Data records: Begin
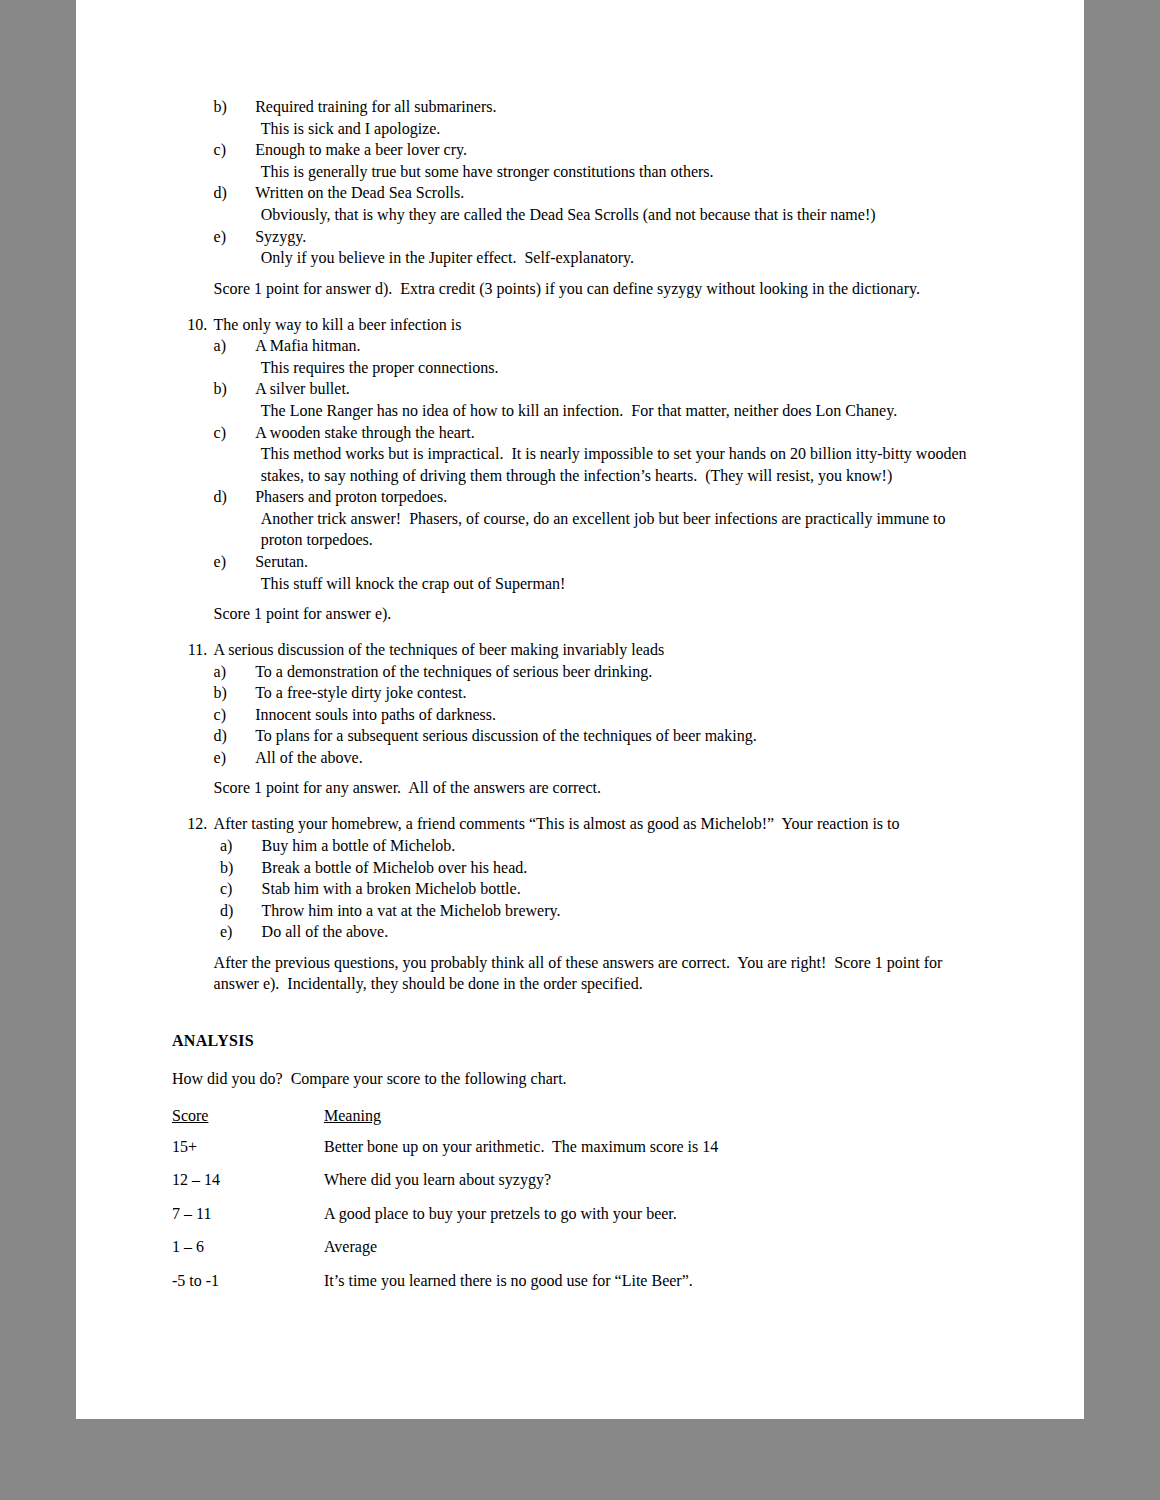b) Required training for all submariners. This is sick and I apologize.
c) Enough to make a beer lover cry. This is generally true but some have stronger constitutions than others.
d) Written on the Dead Sea Scrolls. Obviously, that is why they are called the Dead Sea Scrolls (and not because that is their name!)
e) Syzygy. Only if you believe in the Jupiter effect. Self-explanatory.
Score 1 point for answer d). Extra credit (3 points) if you can define syzygy without looking in the dictionary.
10. The only way to kill a beer infection is
a) A Mafia hitman. This requires the proper connections.
b) A silver bullet. The Lone Ranger has no idea of how to kill an infection. For that matter, neither does Lon Chaney.
c) A wooden stake through the heart. This method works but is impractical. It is nearly impossible to set your hands on 20 billion itty-bitty wooden stakes, to say nothing of driving them through the infection’s hearts. (They will resist, you know!)
d) Phasers and proton torpedoes. Another trick answer! Phasers, of course, do an excellent job but beer infections are practically immune to proton torpedoes.
e) Serutan. This stuff will knock the crap out of Superman!
Score 1 point for answer e).
11. A serious discussion of the techniques of beer making invariably leads
a) To a demonstration of the techniques of serious beer drinking.
b) To a free-style dirty joke contest.
c) Innocent souls into paths of darkness.
d) To plans for a subsequent serious discussion of the techniques of beer making.
e) All of the above.
Score 1 point for any answer. All of the answers are correct.
12. After tasting your homebrew, a friend comments “This is almost as good as Michelob!” Your reaction is to
a) Buy him a bottle of Michelob.
b) Break a bottle of Michelob over his head.
c) Stab him with a broken Michelob bottle.
d) Throw him into a vat at the Michelob brewery.
e) Do all of the above.
After the previous questions, you probably think all of these answers are correct. You are right! Score 1 point for answer e). Incidentally, they should be done in the order specified.
ANALYSIS
How did you do? Compare your score to the following chart.
| Score | Meaning |
| --- | --- |
| 15+ | Better bone up on your arithmetic. The maximum score is 14 |
| 12 – 14 | Where did you learn about syzygy? |
| 7 – 11 | A good place to buy your pretzels to go with your beer. |
| 1 – 6 | Average |
| -5 to -1 | It’s time you learned there is no good use for “Lite Beer”. |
Data records: End
Task goal: Go through the data above and copy each line in which "into" appears.

Result of the exercise:
c) Innocent souls into paths of darkness.
d) Throw him into a vat at the Michelob brewery.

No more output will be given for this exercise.